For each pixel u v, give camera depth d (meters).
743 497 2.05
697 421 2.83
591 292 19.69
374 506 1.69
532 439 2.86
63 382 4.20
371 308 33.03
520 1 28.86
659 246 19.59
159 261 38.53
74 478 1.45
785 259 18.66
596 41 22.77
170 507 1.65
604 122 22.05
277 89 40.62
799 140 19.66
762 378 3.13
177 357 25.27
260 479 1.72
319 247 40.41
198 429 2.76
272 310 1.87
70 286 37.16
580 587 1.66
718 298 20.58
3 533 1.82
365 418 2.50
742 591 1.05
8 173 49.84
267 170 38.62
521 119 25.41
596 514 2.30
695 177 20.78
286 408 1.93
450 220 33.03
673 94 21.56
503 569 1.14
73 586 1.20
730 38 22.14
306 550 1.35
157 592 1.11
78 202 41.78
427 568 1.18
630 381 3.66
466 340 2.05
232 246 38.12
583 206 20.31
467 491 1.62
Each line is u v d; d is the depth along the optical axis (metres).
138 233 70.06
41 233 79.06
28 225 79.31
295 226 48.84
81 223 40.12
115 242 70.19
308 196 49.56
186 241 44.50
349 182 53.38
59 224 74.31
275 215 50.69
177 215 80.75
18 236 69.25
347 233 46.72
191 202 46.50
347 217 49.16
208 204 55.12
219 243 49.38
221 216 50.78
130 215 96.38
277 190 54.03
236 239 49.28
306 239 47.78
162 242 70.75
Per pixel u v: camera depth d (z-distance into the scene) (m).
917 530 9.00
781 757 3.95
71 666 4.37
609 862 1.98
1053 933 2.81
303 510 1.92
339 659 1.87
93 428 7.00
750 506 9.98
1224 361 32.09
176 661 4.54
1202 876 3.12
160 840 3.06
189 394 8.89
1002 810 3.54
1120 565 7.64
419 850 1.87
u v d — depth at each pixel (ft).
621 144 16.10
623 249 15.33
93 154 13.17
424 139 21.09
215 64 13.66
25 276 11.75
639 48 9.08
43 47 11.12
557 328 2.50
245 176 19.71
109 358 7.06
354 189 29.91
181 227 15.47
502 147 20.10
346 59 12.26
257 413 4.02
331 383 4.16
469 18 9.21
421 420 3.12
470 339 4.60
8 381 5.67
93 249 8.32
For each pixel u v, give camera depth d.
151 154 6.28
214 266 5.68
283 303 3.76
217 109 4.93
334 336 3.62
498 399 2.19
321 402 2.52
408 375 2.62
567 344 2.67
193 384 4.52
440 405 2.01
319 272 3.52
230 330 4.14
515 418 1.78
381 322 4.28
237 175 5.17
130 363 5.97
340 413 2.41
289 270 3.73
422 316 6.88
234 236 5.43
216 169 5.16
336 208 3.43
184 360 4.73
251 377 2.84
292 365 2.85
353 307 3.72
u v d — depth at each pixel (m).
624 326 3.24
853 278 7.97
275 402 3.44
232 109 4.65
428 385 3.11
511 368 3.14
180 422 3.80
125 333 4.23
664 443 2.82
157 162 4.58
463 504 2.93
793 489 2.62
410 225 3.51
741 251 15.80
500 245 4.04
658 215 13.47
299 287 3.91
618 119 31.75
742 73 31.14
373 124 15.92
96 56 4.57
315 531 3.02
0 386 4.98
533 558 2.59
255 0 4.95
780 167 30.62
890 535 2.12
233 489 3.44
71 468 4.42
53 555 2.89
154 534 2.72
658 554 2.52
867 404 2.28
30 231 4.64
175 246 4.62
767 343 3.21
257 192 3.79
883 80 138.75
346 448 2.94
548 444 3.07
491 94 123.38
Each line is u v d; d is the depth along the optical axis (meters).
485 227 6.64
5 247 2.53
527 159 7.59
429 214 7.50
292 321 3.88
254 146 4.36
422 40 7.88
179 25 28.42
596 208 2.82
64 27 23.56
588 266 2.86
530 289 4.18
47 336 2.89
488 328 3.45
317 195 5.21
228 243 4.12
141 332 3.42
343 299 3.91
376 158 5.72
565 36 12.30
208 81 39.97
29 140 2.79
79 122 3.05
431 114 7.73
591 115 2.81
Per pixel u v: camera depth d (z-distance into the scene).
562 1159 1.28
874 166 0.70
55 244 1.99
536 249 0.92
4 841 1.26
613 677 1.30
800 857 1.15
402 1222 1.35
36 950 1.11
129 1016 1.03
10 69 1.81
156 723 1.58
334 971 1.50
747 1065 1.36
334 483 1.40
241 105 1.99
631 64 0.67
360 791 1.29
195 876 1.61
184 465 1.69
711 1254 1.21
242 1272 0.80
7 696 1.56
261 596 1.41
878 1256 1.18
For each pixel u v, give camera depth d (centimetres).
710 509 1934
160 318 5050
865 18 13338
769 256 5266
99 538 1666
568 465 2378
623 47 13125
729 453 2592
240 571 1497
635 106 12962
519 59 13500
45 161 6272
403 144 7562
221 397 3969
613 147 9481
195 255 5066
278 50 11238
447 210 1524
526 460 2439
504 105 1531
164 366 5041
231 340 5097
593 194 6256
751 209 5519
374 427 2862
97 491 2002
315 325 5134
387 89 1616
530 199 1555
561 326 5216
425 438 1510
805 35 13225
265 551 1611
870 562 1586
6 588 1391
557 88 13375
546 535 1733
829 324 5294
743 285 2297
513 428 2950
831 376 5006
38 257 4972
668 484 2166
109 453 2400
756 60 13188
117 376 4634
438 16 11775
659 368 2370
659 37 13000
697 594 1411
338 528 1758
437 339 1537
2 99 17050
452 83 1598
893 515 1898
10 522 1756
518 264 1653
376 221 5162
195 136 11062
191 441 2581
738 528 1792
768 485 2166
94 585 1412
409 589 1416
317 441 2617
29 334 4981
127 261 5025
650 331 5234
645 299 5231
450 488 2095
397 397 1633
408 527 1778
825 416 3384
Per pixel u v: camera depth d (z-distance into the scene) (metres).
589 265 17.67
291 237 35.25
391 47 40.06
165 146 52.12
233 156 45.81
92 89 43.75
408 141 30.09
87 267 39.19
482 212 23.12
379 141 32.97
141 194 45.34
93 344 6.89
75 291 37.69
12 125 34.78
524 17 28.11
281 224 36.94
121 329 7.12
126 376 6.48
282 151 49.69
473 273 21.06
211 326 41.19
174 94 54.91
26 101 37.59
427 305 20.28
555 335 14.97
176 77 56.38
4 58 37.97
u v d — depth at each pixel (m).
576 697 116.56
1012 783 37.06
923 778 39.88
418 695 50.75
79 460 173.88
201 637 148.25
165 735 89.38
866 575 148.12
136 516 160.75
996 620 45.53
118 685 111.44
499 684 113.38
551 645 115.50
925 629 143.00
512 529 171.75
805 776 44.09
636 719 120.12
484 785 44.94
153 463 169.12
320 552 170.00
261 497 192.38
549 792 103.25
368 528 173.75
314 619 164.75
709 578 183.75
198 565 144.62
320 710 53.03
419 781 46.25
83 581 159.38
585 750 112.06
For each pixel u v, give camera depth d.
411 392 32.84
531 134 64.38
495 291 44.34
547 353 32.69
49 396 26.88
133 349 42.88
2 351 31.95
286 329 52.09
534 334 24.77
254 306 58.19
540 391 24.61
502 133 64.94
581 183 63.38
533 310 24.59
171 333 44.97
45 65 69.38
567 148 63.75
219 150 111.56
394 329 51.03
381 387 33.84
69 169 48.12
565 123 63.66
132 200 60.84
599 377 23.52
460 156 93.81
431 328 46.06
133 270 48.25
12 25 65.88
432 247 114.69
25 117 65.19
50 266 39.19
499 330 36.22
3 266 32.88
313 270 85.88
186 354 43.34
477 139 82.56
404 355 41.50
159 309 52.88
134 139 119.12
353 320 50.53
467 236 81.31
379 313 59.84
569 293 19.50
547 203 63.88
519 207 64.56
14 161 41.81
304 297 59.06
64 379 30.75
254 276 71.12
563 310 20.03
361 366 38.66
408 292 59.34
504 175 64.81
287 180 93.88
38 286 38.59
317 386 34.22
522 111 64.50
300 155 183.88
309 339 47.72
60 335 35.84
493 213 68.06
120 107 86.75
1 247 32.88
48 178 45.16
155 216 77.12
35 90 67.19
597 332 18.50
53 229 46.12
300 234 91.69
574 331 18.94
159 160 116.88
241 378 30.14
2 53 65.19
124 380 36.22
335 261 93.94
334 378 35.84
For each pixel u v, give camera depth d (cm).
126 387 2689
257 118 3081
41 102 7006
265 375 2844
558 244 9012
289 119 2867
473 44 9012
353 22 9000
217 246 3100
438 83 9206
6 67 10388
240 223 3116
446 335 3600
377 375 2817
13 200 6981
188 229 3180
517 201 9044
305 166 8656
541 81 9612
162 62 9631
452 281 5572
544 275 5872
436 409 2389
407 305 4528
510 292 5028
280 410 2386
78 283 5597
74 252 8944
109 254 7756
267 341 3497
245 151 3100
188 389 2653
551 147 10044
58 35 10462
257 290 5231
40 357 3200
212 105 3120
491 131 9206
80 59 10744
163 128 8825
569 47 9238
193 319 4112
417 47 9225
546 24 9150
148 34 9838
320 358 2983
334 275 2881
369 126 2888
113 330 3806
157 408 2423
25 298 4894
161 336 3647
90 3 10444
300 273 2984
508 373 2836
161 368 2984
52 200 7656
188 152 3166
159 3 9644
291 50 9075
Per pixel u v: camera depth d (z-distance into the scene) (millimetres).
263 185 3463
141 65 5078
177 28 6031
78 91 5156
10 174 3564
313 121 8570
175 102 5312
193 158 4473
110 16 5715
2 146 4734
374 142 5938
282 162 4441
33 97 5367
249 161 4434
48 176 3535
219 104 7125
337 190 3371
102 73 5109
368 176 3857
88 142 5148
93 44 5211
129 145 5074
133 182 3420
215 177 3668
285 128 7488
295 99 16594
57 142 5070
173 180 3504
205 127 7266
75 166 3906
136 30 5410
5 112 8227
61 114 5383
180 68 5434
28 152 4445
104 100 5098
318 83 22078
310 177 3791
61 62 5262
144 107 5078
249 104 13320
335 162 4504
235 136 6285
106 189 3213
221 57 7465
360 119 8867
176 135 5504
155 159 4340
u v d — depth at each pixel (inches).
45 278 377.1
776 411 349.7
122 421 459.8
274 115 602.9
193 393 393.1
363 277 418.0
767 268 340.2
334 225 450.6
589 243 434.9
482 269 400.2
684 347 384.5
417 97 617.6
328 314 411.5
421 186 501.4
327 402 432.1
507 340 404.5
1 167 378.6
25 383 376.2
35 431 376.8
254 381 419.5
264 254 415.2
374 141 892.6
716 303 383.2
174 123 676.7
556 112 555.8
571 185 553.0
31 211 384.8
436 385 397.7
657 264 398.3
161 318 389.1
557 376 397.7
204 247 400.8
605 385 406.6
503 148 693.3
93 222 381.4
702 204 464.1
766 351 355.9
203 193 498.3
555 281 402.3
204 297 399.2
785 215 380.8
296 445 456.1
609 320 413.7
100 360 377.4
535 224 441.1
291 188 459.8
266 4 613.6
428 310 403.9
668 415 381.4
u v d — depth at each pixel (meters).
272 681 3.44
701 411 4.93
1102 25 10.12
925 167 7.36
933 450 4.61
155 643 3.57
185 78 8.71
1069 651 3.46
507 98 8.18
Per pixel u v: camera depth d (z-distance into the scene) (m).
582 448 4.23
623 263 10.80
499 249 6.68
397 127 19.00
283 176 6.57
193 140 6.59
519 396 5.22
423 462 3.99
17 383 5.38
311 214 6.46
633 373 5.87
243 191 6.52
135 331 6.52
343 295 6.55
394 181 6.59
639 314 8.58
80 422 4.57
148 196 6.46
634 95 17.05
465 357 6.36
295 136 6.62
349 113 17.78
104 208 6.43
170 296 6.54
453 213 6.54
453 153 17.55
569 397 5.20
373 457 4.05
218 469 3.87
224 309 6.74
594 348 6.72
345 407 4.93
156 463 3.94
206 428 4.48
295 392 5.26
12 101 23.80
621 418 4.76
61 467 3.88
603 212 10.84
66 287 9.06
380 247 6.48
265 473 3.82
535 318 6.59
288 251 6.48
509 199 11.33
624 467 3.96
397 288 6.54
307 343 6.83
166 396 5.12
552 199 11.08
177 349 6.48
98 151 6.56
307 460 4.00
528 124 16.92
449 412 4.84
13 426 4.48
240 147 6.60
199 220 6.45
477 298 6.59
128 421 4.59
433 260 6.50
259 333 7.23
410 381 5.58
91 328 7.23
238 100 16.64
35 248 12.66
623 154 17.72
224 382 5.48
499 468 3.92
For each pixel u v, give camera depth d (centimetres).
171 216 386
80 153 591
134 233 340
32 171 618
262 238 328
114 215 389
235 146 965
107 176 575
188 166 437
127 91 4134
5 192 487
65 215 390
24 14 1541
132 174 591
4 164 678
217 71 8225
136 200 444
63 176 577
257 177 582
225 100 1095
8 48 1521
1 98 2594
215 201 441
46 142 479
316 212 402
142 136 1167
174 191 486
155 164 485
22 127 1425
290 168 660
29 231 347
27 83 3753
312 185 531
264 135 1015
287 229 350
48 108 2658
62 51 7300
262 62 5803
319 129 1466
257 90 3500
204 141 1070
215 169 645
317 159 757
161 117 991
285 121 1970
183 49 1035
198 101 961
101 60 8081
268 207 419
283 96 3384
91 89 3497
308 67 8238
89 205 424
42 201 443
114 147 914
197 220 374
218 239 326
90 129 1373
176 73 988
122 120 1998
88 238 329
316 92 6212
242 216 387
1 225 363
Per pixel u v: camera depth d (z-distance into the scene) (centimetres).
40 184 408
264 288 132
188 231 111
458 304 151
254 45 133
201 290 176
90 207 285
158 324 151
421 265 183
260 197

##############################

### What the task asks
Please reproduce the lines from the line with "518 264 1653" to the line with "201 637 148.25", both ends included, exactly as they appear above.

### Expected answer
518 264 1653
376 221 5162
195 136 11062
191 441 2581
738 528 1792
768 485 2166
94 585 1412
409 589 1416
317 441 2617
29 334 4981
127 261 5025
650 331 5234
645 299 5231
450 488 2095
397 397 1633
408 527 1778
825 416 3384
Per pixel u v: camera depth d (z-distance into the scene) (metres).
589 265 17.67
291 237 35.25
391 47 40.06
165 146 52.12
233 156 45.81
92 89 43.75
408 141 30.09
87 267 39.19
482 212 23.12
379 141 32.97
141 194 45.34
93 344 6.89
75 291 37.69
12 125 34.78
524 17 28.11
281 224 36.94
121 329 7.12
126 376 6.48
282 151 49.69
473 273 21.06
211 326 41.19
174 94 54.91
26 101 37.59
427 305 20.28
555 335 14.97
176 77 56.38
4 58 37.97
u v d — depth at each pixel (m).
576 697 116.56
1012 783 37.06
923 778 39.88
418 695 50.75
79 460 173.88
201 637 148.25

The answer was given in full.